Sensitive Data Discovery Pre-Configuration Details
Only application admins can enable sensitive data discovery (SDD) on the Immuta app settings page. Then, data source creators can disable SDD on a data-source-by-data-source basis. Additionally, governors, data source owners, and data source experts can disable any unwanted Discovered tags in the data dictionary to prevent them from being used and auto-tagged on that data source in the future.
Configurable global settings
When SDD is triggered on a data source, the job is run for the identifiers within the set template. If a template is not set, the identifier and template within the SDD job are defined by the global setting. By default, the global setting will run for all identifiers in the system. However, a system administrator can configure Immuta to use a custom global template instead.
An active global template cannot be deleted.

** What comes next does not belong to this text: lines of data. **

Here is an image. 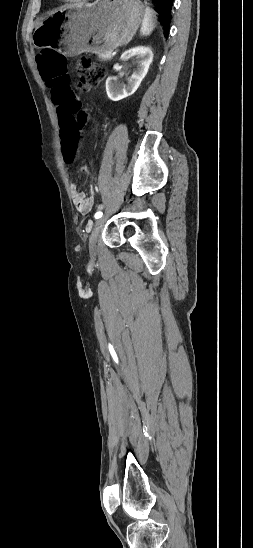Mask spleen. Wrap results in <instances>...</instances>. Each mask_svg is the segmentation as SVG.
<instances>
[{
  "instance_id": "1",
  "label": "spleen",
  "mask_w": 253,
  "mask_h": 548,
  "mask_svg": "<svg viewBox=\"0 0 253 548\" xmlns=\"http://www.w3.org/2000/svg\"><path fill=\"white\" fill-rule=\"evenodd\" d=\"M156 23V13L153 9L146 6L144 10V17L141 25V34L148 36L152 33Z\"/></svg>"
}]
</instances>
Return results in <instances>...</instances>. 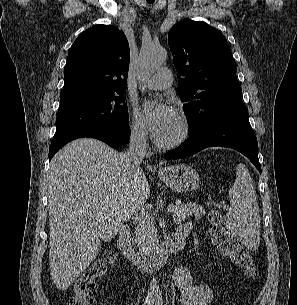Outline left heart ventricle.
Here are the masks:
<instances>
[{
    "mask_svg": "<svg viewBox=\"0 0 297 305\" xmlns=\"http://www.w3.org/2000/svg\"><path fill=\"white\" fill-rule=\"evenodd\" d=\"M179 123L175 117L169 128L158 138L161 141L173 139L179 132Z\"/></svg>",
    "mask_w": 297,
    "mask_h": 305,
    "instance_id": "obj_1",
    "label": "left heart ventricle"
}]
</instances>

SDD uses a sample of data to assess the likelihood that a column contains data that fits the pattern specified in the configured identifiers.
The default for SDD is to sample 1000 records (the sample size) during this process. However, administrators can configure the sample size taken by SDD on the Immuta app settings page. In general, increasing the sample size increases the accuracy of SDD predictions, but decreasing the number of records sampled during SDD may be necessary to meet some organizations' compliance requirements.
When SDD is triggered by a data owner, all column tags that were previously applied by SDD are removed and the tags prescribed by the latest run are applied. However, if SDD is triggered because a new column is detected by schema monitoring, tags will only be applied to the new column, and no tags will be modified on existing columns.
Users can also configure SDD to do a
dryRun, which allows them to see what tags would be applied to a data source
without actually applying them. See the
Run sensitive data discovery on data sources page
Two common workflows for using SDD are outlined below. The first illustrates how to apply a single global template to all data sources, while the second outlines how users can create and apply templates to data sources they own.
Workflow 1: Apply a global template to all data sources
- Data governor creates a template using one or more built-in or custom identifiers.
- System administrator adds this template to the global settings so that it applies to all data sources.
- Users trigger SDD on data sources.
Workflow 2: Apply a template to a specific data source
- Data governor creates one or more custom identifiers:
- Data owner creates a template containing one or more identifiers.
- Data owner applies their template to one or more data sources.
- Data owner triggers SDD on one or more data sources, and tags are applied to columns where identifiers were recognized.